An der Spitze von Aston Martin wird Andy Palmer von Tobias Moers ersetzt. Das sorgt für reichlich Tumult beim Aktienkurs des Unternehmens. Zur Zeit im Positiven. Doch das liegt wohl eher an der Hoffnung der Anleger und weniger an einer echten Verbesserung der Lage. Dafür ist es ohnehin noch zu früh.
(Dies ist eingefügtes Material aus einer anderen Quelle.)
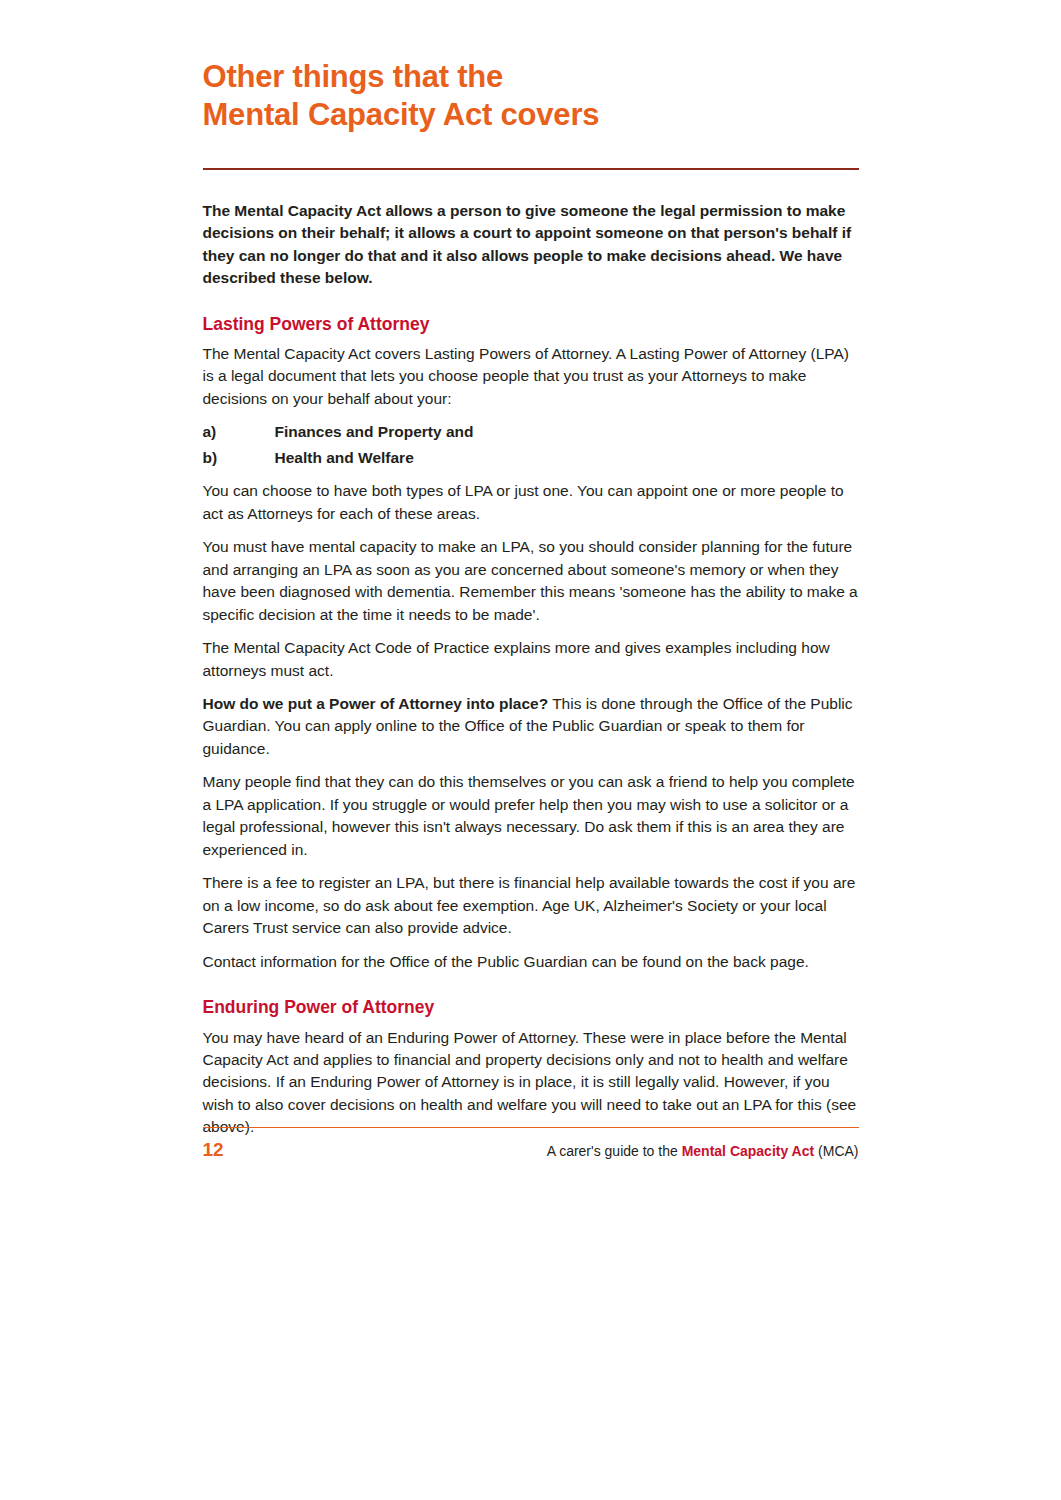Other things that the
Mental Capacity Act covers
The Mental Capacity Act allows a person to give someone the legal permission to make decisions on their behalf; it allows a court to appoint someone on that person's behalf if they can no longer do that and it also allows people to make decisions ahead. We have described these below.
Lasting Powers of Attorney
The Mental Capacity Act covers Lasting Powers of Attorney. A Lasting Power of Attorney (LPA) is a legal document that lets you choose people that you trust as your Attorneys to make decisions on your behalf about your:
a) Finances and Property and
b) Health and Welfare
You can choose to have both types of LPA or just one. You can appoint one or more people to act as Attorneys for each of these areas.
You must have mental capacity to make an LPA, so you should consider planning for the future and arranging an LPA as soon as you are concerned about someone's memory or when they have been diagnosed with dementia. Remember this means 'someone has the ability to make a specific decision at the time it needs to be made'.
The Mental Capacity Act Code of Practice explains more and gives examples including how attorneys must act.
How do we put a Power of Attorney into place? This is done through the Office of the Public Guardian. You can apply online to the Office of the Public Guardian or speak to them for guidance.
Many people find that they can do this themselves or you can ask a friend to help you complete a LPA application. If you struggle or would prefer help then you may wish to use a solicitor or a legal professional, however this isn't always necessary. Do ask them if this is an area they are experienced in.
There is a fee to register an LPA, but there is financial help available towards the cost if you are on a low income, so do ask about fee exemption. Age UK, Alzheimer's Society or your local Carers Trust service can also provide advice.
Contact information for the Office of the Public Guardian can be found on the back page.
Enduring Power of Attorney
You may have heard of an Enduring Power of Attorney. These were in place before the Mental Capacity Act and applies to financial and property decisions only and not to health and welfare decisions. If an Enduring Power of Attorney is in place, it is still legally valid. However, if you wish to also cover decisions on health and welfare you will need to take out an LPA for this (see above).
12
A carer's guide to the Mental Capacity Act (MCA)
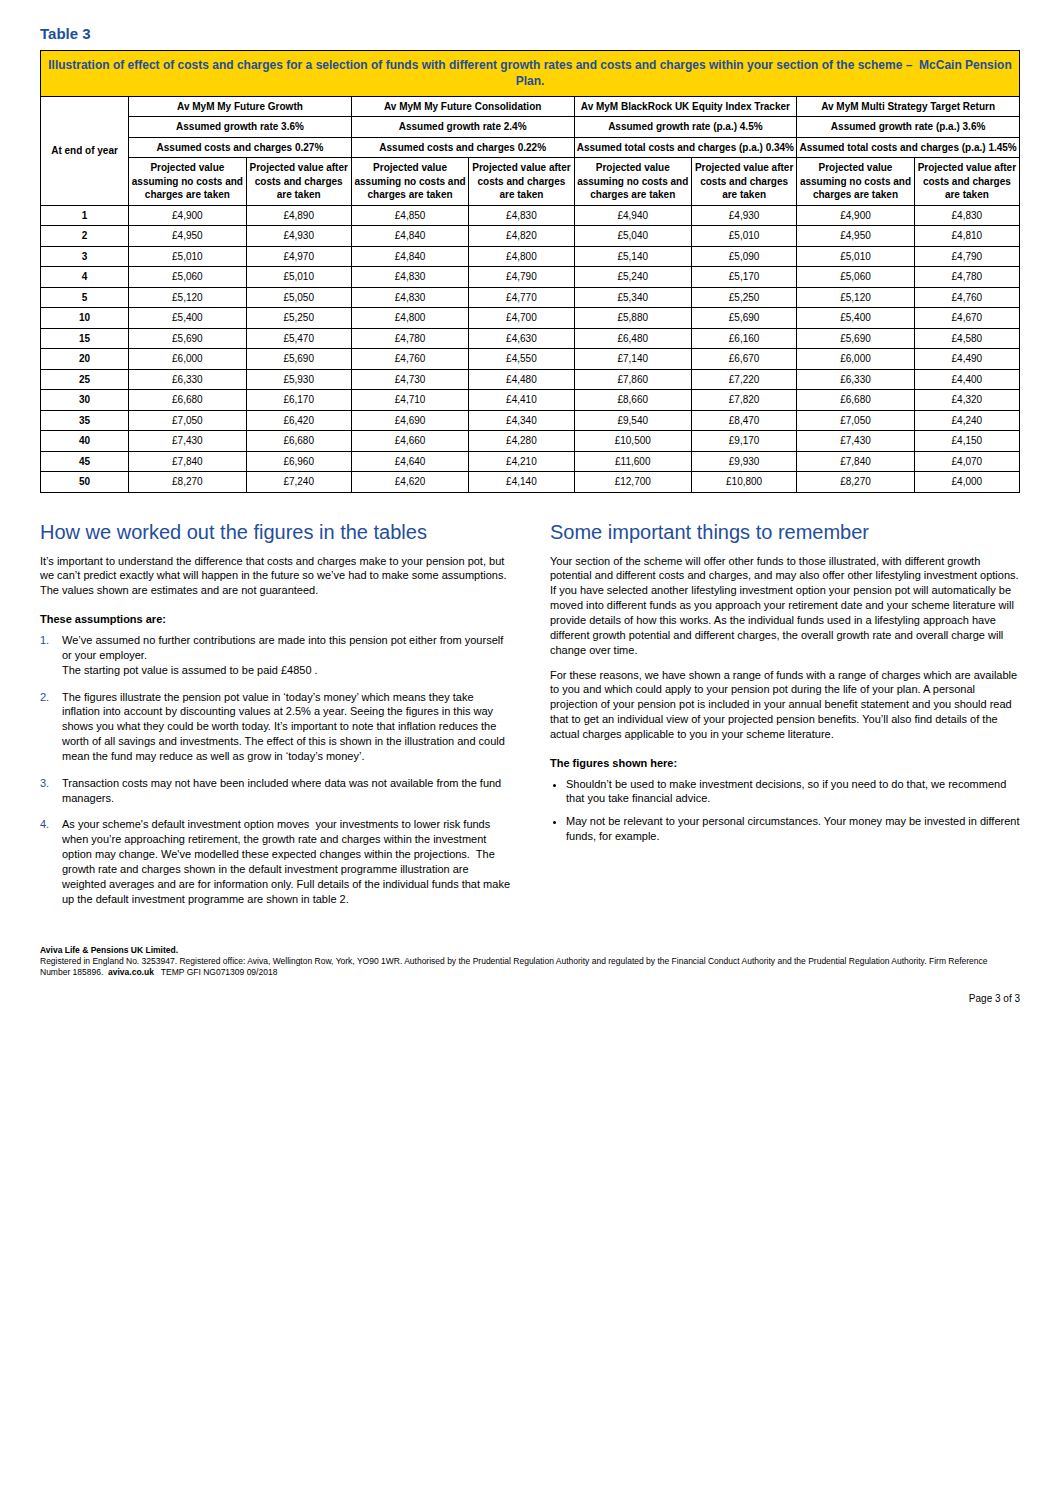Table 3
Illustration of effect of costs and charges for a selection of funds with different growth rates and costs and charges within your section of the scheme – McCain Pension Plan.
| At end of year | Av MyM My Future Growth | Av MyM My Future Consolidation | Av MyM BlackRock UK Equity Index Tracker | Av MyM Multi Strategy Target Return |
| --- | --- | --- | --- | --- |
| Assumed growth rate 3.6% | Assumed growth rate 2.4% | Assumed growth rate (p.a.) 4.5% | Assumed growth rate (p.a.) 3.6% |
| Assumed costs and charges 0.27% | Assumed costs and charges 0.22% | Assumed total costs and charges (p.a.) 0.34% | Assumed total costs and charges (p.a.) 1.45% |
| Projected value assuming no costs and charges are taken | Projected value after costs and charges are taken | Projected value assuming no costs and charges are taken | Projected value after costs and charges are taken | Projected value assuming no costs and charges are taken | Projected value after costs and charges are taken | Projected value assuming no costs and charges are taken | Projected value after costs and charges are taken |
| 1 | £4,900 | £4,890 | £4,850 | £4,830 | £4,940 | £4,930 | £4,900 | £4,830 |
| 2 | £4,950 | £4,930 | £4,840 | £4,820 | £5,040 | £5,010 | £4,950 | £4,810 |
| 3 | £5,010 | £4,970 | £4,840 | £4,800 | £5,140 | £5,090 | £5,010 | £4,790 |
| 4 | £5,060 | £5,010 | £4,830 | £4,790 | £5,240 | £5,170 | £5,060 | £4,780 |
| 5 | £5,120 | £5,050 | £4,830 | £4,770 | £5,340 | £5,250 | £5,120 | £4,760 |
| 10 | £5,400 | £5,250 | £4,800 | £4,700 | £5,880 | £5,690 | £5,400 | £4,670 |
| 15 | £5,690 | £5,470 | £4,780 | £4,630 | £6,480 | £6,160 | £5,690 | £4,580 |
| 20 | £6,000 | £5,690 | £4,760 | £4,550 | £7,140 | £6,670 | £6,000 | £4,490 |
| 25 | £6,330 | £5,930 | £4,730 | £4,480 | £7,860 | £7,220 | £6,330 | £4,400 |
| 30 | £6,680 | £6,170 | £4,710 | £4,410 | £8,660 | £7,820 | £6,680 | £4,320 |
| 35 | £7,050 | £6,420 | £4,690 | £4,340 | £9,540 | £8,470 | £7,050 | £4,240 |
| 40 | £7,430 | £6,680 | £4,660 | £4,280 | £10,500 | £9,170 | £7,430 | £4,150 |
| 45 | £7,840 | £6,960 | £4,640 | £4,210 | £11,600 | £9,930 | £7,840 | £4,070 |
| 50 | £8,270 | £7,240 | £4,620 | £4,140 | £12,700 | £10,800 | £8,270 | £4,000 |
How we worked out the figures in the tables
It’s important to understand the difference that costs and charges make to your pension pot, but we can’t predict exactly what will happen in the future so we’ve had to make some assumptions. The values shown are estimates and are not guaranteed.
These assumptions are:
1. We’ve assumed no further contributions are made into this pension pot either from yourself or your employer.
The starting pot value is assumed to be paid £4850 .
2. The figures illustrate the pension pot value in ‘today’s money’ which means they take inflation into account by discounting values at 2.5% a year. Seeing the figures in this way shows you what they could be worth today. It’s important to note that inflation reduces the worth of all savings and investments. The effect of this is shown in the illustration and could mean the fund may reduce as well as grow in ‘today’s money’.
3. Transaction costs may not have been included where data was not available from the fund managers.
4. As your scheme's default investment option moves your investments to lower risk funds when you’re approaching retirement, the growth rate and charges within the investment option may change. We've modelled these expected changes within the projections. The growth rate and charges shown in the default investment programme illustration are weighted averages and are for information only. Full details of the individual funds that make up the default investment programme are shown in table 2.
Some important things to remember
Your section of the scheme will offer other funds to those illustrated, with different growth potential and different costs and charges, and may also offer other lifestyling investment options. If you have selected another lifestyling investment option your pension pot will automatically be moved into different funds as you approach your retirement date and your scheme literature will provide details of how this works. As the individual funds used in a lifestyling approach have different growth potential and different charges, the overall growth rate and overall charge will change over time.
For these reasons, we have shown a range of funds with a range of charges which are available to you and which could apply to your pension pot during the life of your plan. A personal projection of your pension pot is included in your annual benefit statement and you should read that to get an individual view of your projected pension benefits. You’ll also find details of the actual charges applicable to you in your scheme literature.
The figures shown here:
Shouldn’t be used to make investment decisions, so if you need to do that, we recommend that you take financial advice.
May not be relevant to your personal circumstances. Your money may be invested in different funds, for example.
Aviva Life & Pensions UK Limited.
Registered in England No. 3253947. Registered office: Aviva, Wellington Row, York, YO90 1WR. Authorised by the Prudential Regulation Authority and regulated by the Financial Conduct Authority and the Prudential Regulation Authority. Firm Reference Number 185896. aviva.co.uk TEMP GFI NG071309 09/2018
Page 3 of 3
Aston Martin steckt mal wieder in der Krise und noch ist fraglich, ob die Luxusmarke da so schnell wieder rauskommt, oder ob es in der Pleite endet. Es wäre die achte in der 107-Jährigen Unternehmensgeschichte. Die Gründung einer der traditionsreichsten Marken Großbritanniens ist das Ergebnis ziemlich unwahrscheinlicher Umstände. Als Einzelkind, das 1878 in eine wohlhabende Familie hineingeboren wurde, war Lionel Martin von klein auf von allem besessen, was Räder hatte.

Er richtete seine Aufmerksamkeit zunächst auf Fahrräder, bevor er sich dem Automobil zuwandte. Die neue Erfindung wurde um die Jahrhundertwende immer beliebter. 1909 hatte seine Vorliebe für hohe Geschwindigkeiten zu Kontakt mit der örtlichen Polizei geführt.

In der Folge wurde ein zweijähriges Fahrverbot verhängt und so wandte Martin sich wieder dem Fahrrad zu, sowohl als Transportmittel als auch für Amateurwettkämpfe. In dieser Zeit lernte er seinen Radsportkollegen Robert Bamford kennen.

In einer Garage in London tunten sie Motorräder und Autos von Singer und verkauften sie. 1913 gründeten sie Bamford and Martin Ltd. Ein Jahr später wurde das Unternehmen in Aston Martin umbenannt. Dies war eine Referenz an Lionel Martins Erfolge bei Zeitfahr-Wettkämpfen am Aston Hill.